▸ **EXERCISE DATA**:
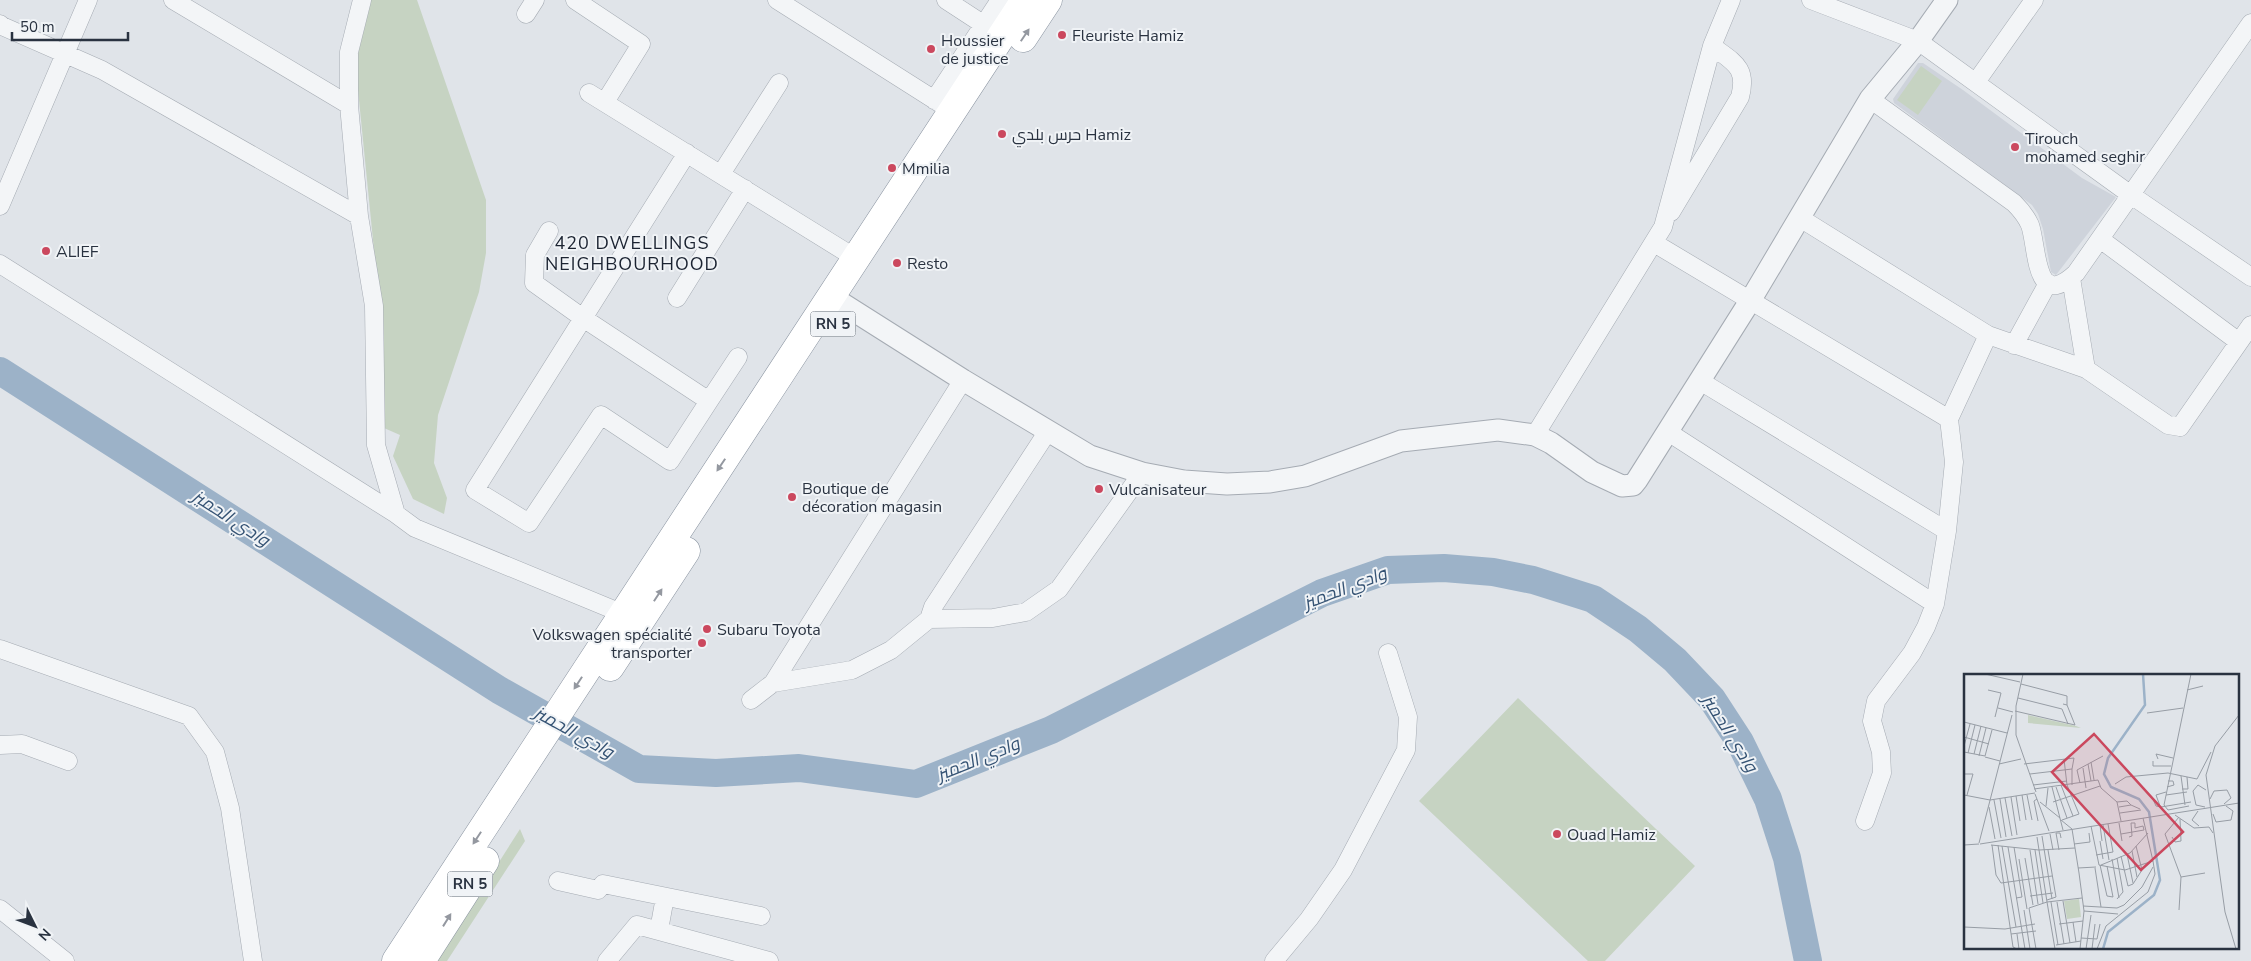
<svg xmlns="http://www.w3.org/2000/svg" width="2251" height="961" font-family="'Nunito Sans',Cairo,sans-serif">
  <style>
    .built { fill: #ced3db }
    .green { fill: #c6d3c2 }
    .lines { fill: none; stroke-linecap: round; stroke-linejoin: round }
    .river { stroke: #9cb2c8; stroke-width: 28 }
    .minor-casing { stroke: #a5abb3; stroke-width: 19 }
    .tertiary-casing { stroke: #a5abb3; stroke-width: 23 }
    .trunk-casing { stroke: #88929f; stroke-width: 29 }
    .minor { stroke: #f3f5f7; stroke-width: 18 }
    .tertiary { stroke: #f3f5f7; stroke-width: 21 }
    .trunk { stroke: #fff; stroke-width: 28 }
    .oneway { fill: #9498a0 }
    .poi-dot { fill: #cb485e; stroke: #f0f3f6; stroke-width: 2 }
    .labels { text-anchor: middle; stroke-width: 4; stroke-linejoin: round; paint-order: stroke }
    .shield { fill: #f0f3f6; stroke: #656c77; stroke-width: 1 }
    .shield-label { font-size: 15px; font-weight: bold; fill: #293240 }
    .poi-label { font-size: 16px; fill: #293240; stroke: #f0f3f6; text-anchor: start }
    .neighbourhood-label { font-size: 18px; letter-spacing: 1px; fill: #1b2331; stroke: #f0f3f6 }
    .water-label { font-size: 18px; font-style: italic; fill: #345273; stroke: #f0f3f6 }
    .inset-river { fill: none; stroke: #9cb2c8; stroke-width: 2.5 }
    .inset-road { fill: none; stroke: #979da5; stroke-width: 1 }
    .view { fill: #cb485e; fill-opacity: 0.15; stroke: #cb485e; stroke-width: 2.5 }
    .inset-edge { fill: none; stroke: #293240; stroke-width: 2.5 }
  </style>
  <rect width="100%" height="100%" fill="#e0e4e9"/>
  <path class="built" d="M 1918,63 L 1923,63 L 1963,90 L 2082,178 L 2116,197 L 2056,275 L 2051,272 L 2043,229 L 2038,214 L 2032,205 L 1894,103 L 1893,99 Z"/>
  <path class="green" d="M 371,0 L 417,0 L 486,200 L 486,253 L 479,292 L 438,415 L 434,463 L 447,498 L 444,514 L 413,499 L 393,456 L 400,435 L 384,428 L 379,300 L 355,60 Z
    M 1921,66 L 1942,81 L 1918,115 L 1897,100 Z
    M 1518,698 L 1695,866 L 1605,961 L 1588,961 L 1419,801 Z
    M 520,829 L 525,841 L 447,961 L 436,961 Z"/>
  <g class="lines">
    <path class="river" d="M 0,371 L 499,690 L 639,769 L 716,773 L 799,768 L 916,784 L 1051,730 L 1322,593 L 1388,570 L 1444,568 L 1493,572 L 1533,580 L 1593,599 L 1638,629 L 1675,660 L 1712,699 L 1740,742 L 1768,799 L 1787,858 L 1808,961"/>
    <g class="minor-casing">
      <path id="minor" d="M 173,0 L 349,105
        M 362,0 L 349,52 L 349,105 L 359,216 L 374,306 L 376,445 L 396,514
        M 575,0 L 641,44 L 605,102
        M 777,0 L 952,111
        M 946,0 L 992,30
        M 1811,0 L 1918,41 L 2131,195 L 2251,277
        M 526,14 L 535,0
        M 0,24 L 2,26 L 102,70 L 359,216
        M 1976,82 L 2034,0
        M 589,93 L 857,259
        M 1870,99 L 2014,203 C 2021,210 2026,216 2030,225 C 2038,248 2034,312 2076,273 L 2251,23
        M 934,100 L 1000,0
        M 721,174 L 779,83
        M 0,206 L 88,0
        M 1671,212 L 1740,97 C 1748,67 1733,62 1712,46
        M 1800,218 L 1988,335 L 1949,419 L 1954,462 L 1947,531 L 1935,604 L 1926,627 L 1912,653 L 1876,701 L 1872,721 L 1881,752 L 1882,773 L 1865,821
        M 549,231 L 535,255 L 534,283 L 583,318 L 709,401 L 670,461 L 601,415 L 529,523 L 475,490 L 687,153
        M 2100,239 L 2239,342
        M 1654,243 L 1949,419
        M 0,264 L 396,514 L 415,528 L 631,617
        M 2071,278 L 2086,369 L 2168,425 L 2180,427 L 2251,325
        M 677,298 L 745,189
        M 1988,335 L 2086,369
        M 2014,345 L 2048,283
        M 1700,381 L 1947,531
        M 709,401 L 738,357
        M 1668,432 L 1935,604
        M 1535,435 L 1663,227 L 1712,46 L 1731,0
        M 929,619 L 993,618 L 1026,612 L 1059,589 L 1142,473
        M 0,649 L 189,716 L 215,752 L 230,808 L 253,961
        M 773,683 L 852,670 L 891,650 L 929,619 L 933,607 L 1048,431
        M 751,700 L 773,683 L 963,380
        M 0,745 L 22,744 L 68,761
        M 558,881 L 598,890 L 603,884 L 761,916
        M 0,909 L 65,961
        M 659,930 L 665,897
        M 607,961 L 637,925 L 769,961
        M 1274,961 L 1309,919 L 1343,870 L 1406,750 L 1408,717 L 1388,653"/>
    </g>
    <g class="tertiary-casing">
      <path id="tertiary" d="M 832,297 L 963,380 L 1090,456 L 1142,473 L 1184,481 L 1227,484 L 1270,482 L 1305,476 L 1401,441 L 1498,430 L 1535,435 L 1551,443 L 1592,472 L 1622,486 L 1633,485 L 1637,480 L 1750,301 L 1870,99 L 1918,41 L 1947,0"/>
    </g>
    <g class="trunk-casing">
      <path id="trunk" d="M 1023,38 L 1048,0
        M 610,667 L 686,551
        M 396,961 L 1025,0
        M 421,961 L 485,861"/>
    </g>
    <use href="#minor" class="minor"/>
    <use href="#tertiary" class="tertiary"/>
    <use href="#trunk" class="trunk"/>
  </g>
  <defs><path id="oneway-solid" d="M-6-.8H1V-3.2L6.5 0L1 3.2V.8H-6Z" transform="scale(1.25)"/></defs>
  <g class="oneway">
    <use href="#oneway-solid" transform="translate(1025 35) rotate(-56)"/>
    <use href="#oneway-solid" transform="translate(721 465) rotate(124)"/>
    <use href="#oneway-solid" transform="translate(658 595) rotate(-57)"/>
    <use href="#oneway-solid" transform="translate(578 683) rotate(123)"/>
    <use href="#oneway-solid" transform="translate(477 838) rotate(123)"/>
    <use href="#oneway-solid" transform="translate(447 920) rotate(-58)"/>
  </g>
  <g class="poi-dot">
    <circle cx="1062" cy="35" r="5"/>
    <circle cx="931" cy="49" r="5"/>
    <circle cx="1002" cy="134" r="5"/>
    <circle cx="2015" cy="147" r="5"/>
    <circle cx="892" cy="168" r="5"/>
    <circle cx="46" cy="251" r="5"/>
    <circle cx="897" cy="263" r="5"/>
    <circle cx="1099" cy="489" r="5"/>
    <circle cx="792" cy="497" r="5"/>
    <circle cx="707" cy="629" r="5"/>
    <circle cx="702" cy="643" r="5"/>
    <circle cx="1557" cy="834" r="5"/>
  </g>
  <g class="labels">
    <g class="shield">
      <rect x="810.5" y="311.5" width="45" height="25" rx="4"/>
      <rect x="447.5" y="871.5" width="45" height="25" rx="4"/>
    </g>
    <g class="shield-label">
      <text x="833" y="329">RN 5</text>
      <text x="470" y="889">RN 5</text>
    </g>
    <g class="poi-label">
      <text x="1072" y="41">Fleuriste Hamiz</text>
      <text x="941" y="46">Houssier<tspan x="941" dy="18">de justice</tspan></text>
      <text x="1012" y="140">حرس بلدي Hamiz</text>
      <text x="2025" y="144">Tirouch<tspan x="2025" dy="18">mohamed seghir</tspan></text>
      <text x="902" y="174">Mmilia</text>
      <text x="56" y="257">ALIEF</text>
      <text x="907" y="269">Resto</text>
      <text x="802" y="494">Boutique de<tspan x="802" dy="18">décoration magasin</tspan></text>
      <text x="1109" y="495">Vulcanisateur</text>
      <text x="717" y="635">Subaru Toyota</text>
      <text x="692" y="640" text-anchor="end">Volkswagen spécialité<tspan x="692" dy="18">transporter</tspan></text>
      <text x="1567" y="840">Ouad Hamiz</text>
    </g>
    <g class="neighbourhood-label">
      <text x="632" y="249">420 DWELLINGS<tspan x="632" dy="21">NEIGHBOURHOOD</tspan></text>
    </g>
    <g class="water-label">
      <text transform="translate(231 518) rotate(33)" y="6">وادي الحميز</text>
      <text transform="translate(1345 588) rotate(-21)" y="6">وادي الحميز</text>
      <text transform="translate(574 732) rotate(29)" y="6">وادي الحميز</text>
      <text transform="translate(1730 733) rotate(58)" y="6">وادي الحميز</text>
      <text transform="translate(978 759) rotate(-22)" y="6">وادي الحميز</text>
    </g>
  </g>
  <g transform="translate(1964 674)">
    <rect width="275" height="275" fill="#e0e4e9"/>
    <path d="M 64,41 L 112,52 L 117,54 L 64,49 ZM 115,225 L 117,243 L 103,245 L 100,227 Z" fill="#c6d3c2"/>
    <path class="inset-river" d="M 139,275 L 144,258 L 190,221 L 196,206 L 185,138 L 175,125 L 147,113 L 140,100 L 144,84 L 181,31 L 179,0"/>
    <path class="inset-road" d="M 21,0 L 56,8M 59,0 L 52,32 L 52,61 L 72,118M 57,10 L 103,22 L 103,31M 24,16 L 37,19 L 31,43M 223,16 L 239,12M 54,24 L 98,35 L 104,50M 99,30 L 103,31 L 111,51M 34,34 L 49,38M 51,37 L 111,51M 183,39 L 219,34M 0,48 L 43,59M 0,63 L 25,70M 0,72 L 6,50M 0,78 L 21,82 L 28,56M 4,79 L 11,51M 10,80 L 17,52M 15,82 L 22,54M 21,83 L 36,87M 194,85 L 192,80 L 209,84M 189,87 L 189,92 L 207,92M 127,88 L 130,106M 35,90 L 57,85M 60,90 L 110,84 L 108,95M 124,90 L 127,107M 119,94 L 122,114M 0,100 L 9,100 L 3,121M 66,100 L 108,95 L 108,111M 217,102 L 221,131M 116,109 L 113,96 L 139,82M 151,110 L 162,103 L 204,99 L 233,105 L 247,78M 69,111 L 103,107M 97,111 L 109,142M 88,113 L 99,156M 92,113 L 103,144M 203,113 L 210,111 L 209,107 L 204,107M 70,115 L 134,106 L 137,114 L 153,128 L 157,147M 218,115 L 224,115 L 223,103M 71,120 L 85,157M 0,121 L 26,126M 58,121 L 62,146M 63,121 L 68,146M 202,121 L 223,118M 52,122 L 56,147M 47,123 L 53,161M 188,123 L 192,132 L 197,133 L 227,128M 41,124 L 48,162M 36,125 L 42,163M 73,125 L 70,127 L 74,147M 246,125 L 250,117 L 263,116 L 267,124 L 260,130M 26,126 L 71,119M 30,126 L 37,164M 76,128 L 96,144M 89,128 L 136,112M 153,128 L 163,127 L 167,131M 82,132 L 84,114M 196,132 L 192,121 L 202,118M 225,132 L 204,136 L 200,131 L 227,0M 25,133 L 31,165M 155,133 L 167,131 L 176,135M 241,133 L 232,131 L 229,117 L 234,111 L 242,116M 234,137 L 228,146 L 235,152M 156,139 L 177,136M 249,140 L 252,148 L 267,146 L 269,137 L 262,132M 211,141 L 230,154 L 245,153 L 249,159M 215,143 L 201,160 L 217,203 L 215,236M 179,144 L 189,187M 97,146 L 108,155 L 115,199 L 120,237 L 116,275M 98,146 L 115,140 L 103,111 L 100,85M 155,149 L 158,167M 136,151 L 138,167M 139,151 L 145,186M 127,152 L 135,191 L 161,196 L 189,187 L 191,200 L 184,218 L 142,252 L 133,275M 86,160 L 89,176M 157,160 L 180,156M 78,162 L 88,225M 165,163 L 168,162 L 167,149 L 171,149 L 171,154 L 179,152 L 180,156M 208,163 L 211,168 L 217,167 L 216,145M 136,167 L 139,185M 15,169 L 48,41M 16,170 L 275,129M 110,170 L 126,168 L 125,159M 0,171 L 15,170M 27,171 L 75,176 L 111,174M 28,171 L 32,201 L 37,209 L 88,202M 34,171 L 49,273 L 53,275M 38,172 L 52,253M 44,173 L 61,275M 50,173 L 58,223 L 52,224M 66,176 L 74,230M 71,176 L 79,229M 95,176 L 92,159 L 96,159 L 97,164M 168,177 L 173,203M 163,180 L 169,209M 132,181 L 149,178 L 144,150M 157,182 L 164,212 L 169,210 L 178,196 L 172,172M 61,184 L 69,231M 55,185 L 63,235M 148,185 L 155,224M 136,191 L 143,222 L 149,223 L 143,192M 137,191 L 166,179 L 184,159M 114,194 L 132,193M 131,194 L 137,233M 217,203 L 241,199M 66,222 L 89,219M 153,225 L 159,218 L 153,184M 83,226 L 92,223 L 84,176M 99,227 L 106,269M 87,228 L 94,271M 93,228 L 100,270M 119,232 L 153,234 L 160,231 L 178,213 L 189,193M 60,236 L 66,275M 120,237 L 154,240M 109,248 L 112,268M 95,250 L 119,247M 0,253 L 41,255 L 71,250M 47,260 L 72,257M 53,260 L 55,275M 117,264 L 133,265 L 136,250M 92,271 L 117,267M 72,275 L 65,234 L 83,228 L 73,163M 91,275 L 83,228 L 118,224M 122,275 L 127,241M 128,275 L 131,250M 272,275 L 261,238 L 242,101 L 251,72 L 275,41"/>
    <path class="view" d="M 130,60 L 219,158 L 177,196 L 88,98 Z"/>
    <rect width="275" height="275" class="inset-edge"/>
  </g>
  <g transform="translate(35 926) rotate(132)" stroke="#f0f3f6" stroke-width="4" paint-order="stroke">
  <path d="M0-4L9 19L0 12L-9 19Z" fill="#293240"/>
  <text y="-8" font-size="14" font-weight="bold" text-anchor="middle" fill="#293240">N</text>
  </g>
  <path d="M12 32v8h116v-8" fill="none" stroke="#293240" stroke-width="2.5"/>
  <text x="20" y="32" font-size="15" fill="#293240" stroke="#f0f3f6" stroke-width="4" paint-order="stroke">50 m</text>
</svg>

▸ **REQUIRED ACTION**:
Pick every line from the listing holding the string "lines", and copy it.

▸ **OUTPUT OF THE TASK**:
    .lines { fill: none; stroke-linecap: round; stroke-linejoin: round }
  <g class="lines">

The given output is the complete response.